Please rewrite every one of the entries below, replacing "Given the image" with "Using the image" and keeping everything else the same.

━━━━━ GIVEN RECORDS

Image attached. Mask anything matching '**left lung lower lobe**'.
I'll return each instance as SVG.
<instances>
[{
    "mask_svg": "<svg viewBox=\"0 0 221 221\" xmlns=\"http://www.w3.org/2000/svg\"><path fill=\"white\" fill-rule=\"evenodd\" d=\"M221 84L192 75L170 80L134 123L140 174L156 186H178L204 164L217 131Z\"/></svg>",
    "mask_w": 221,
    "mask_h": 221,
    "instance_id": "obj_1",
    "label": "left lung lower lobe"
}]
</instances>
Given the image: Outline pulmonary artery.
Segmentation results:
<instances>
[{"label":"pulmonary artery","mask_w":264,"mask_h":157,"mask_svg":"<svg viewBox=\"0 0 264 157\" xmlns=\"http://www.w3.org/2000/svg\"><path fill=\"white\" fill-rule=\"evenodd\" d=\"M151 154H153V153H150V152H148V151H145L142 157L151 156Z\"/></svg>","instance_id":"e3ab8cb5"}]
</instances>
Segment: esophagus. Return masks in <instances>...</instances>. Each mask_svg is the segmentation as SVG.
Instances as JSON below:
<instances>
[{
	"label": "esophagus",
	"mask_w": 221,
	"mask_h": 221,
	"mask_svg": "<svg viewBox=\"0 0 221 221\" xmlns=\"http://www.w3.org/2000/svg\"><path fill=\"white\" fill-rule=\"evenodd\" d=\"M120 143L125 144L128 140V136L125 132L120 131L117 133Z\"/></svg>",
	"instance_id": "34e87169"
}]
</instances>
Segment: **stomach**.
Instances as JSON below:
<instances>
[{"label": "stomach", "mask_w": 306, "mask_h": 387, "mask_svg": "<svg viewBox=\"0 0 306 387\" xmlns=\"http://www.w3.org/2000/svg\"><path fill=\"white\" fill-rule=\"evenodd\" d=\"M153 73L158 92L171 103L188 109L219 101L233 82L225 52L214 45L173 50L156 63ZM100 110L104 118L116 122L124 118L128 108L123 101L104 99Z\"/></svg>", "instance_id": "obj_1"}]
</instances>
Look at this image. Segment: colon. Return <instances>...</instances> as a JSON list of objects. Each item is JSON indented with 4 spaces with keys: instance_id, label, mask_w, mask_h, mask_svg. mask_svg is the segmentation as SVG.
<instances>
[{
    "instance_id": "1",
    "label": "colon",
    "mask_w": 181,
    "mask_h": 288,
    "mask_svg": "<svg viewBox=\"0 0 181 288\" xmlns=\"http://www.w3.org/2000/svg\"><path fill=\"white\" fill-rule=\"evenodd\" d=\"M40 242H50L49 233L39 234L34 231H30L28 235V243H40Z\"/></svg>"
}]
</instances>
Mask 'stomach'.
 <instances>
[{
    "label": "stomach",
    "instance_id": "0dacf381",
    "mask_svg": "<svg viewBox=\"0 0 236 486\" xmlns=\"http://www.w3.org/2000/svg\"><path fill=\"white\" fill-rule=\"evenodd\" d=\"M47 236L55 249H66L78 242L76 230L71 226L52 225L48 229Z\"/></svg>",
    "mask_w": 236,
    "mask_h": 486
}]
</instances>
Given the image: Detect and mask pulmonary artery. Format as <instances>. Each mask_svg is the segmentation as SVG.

━━━━━━━━━━

EXERCISE OUTPUT |
Image attached. Mask anything matching '**left lung lower lobe**'.
I'll return each instance as SVG.
<instances>
[{
    "mask_svg": "<svg viewBox=\"0 0 221 221\" xmlns=\"http://www.w3.org/2000/svg\"><path fill=\"white\" fill-rule=\"evenodd\" d=\"M221 84L192 75L170 80L134 123L140 174L156 186H178L204 164L217 131Z\"/></svg>",
    "mask_w": 221,
    "mask_h": 221,
    "instance_id": "obj_1",
    "label": "left lung lower lobe"
}]
</instances>
Using the image: Outline pulmonary artery.
Segmentation results:
<instances>
[{"label":"pulmonary artery","mask_w":264,"mask_h":157,"mask_svg":"<svg viewBox=\"0 0 264 157\" xmlns=\"http://www.w3.org/2000/svg\"><path fill=\"white\" fill-rule=\"evenodd\" d=\"M151 154H153V153H150V152H148V151H145L142 157L151 156Z\"/></svg>","instance_id":"e3ab8cb5"}]
</instances>
Segment: esophagus. Return masks in <instances>...</instances>. Each mask_svg is the segmentation as SVG.
Instances as JSON below:
<instances>
[{
	"label": "esophagus",
	"mask_w": 221,
	"mask_h": 221,
	"mask_svg": "<svg viewBox=\"0 0 221 221\" xmlns=\"http://www.w3.org/2000/svg\"><path fill=\"white\" fill-rule=\"evenodd\" d=\"M120 143L125 144L128 140V136L125 132L120 131L117 133Z\"/></svg>",
	"instance_id": "34e87169"
}]
</instances>
Segment: **stomach**.
Instances as JSON below:
<instances>
[{"label": "stomach", "mask_w": 306, "mask_h": 387, "mask_svg": "<svg viewBox=\"0 0 306 387\" xmlns=\"http://www.w3.org/2000/svg\"><path fill=\"white\" fill-rule=\"evenodd\" d=\"M153 73L158 92L171 103L188 109L219 101L233 82L225 52L214 45L173 50L156 63ZM100 110L104 118L116 122L124 118L128 108L123 101L104 99Z\"/></svg>", "instance_id": "obj_1"}]
</instances>
Look at this image. Segment: colon. Return <instances>...</instances> as a JSON list of objects. Each item is JSON indented with 4 spaces with keys: instance_id, label, mask_w, mask_h, mask_svg. mask_svg is the segmentation as SVG.
<instances>
[{
    "instance_id": "1",
    "label": "colon",
    "mask_w": 181,
    "mask_h": 288,
    "mask_svg": "<svg viewBox=\"0 0 181 288\" xmlns=\"http://www.w3.org/2000/svg\"><path fill=\"white\" fill-rule=\"evenodd\" d=\"M40 242H50L49 233L39 234L34 231H30L28 235V243H40Z\"/></svg>"
}]
</instances>
Mask 'stomach'.
 <instances>
[{
    "label": "stomach",
    "instance_id": "0dacf381",
    "mask_svg": "<svg viewBox=\"0 0 236 486\" xmlns=\"http://www.w3.org/2000/svg\"><path fill=\"white\" fill-rule=\"evenodd\" d=\"M47 236L55 249H66L78 242L76 230L71 226L52 225L48 229Z\"/></svg>",
    "mask_w": 236,
    "mask_h": 486
}]
</instances>
Using the image: Detect and mask pulmonary artery. Format as <instances>. Each mask_svg is the segmentation as SVG.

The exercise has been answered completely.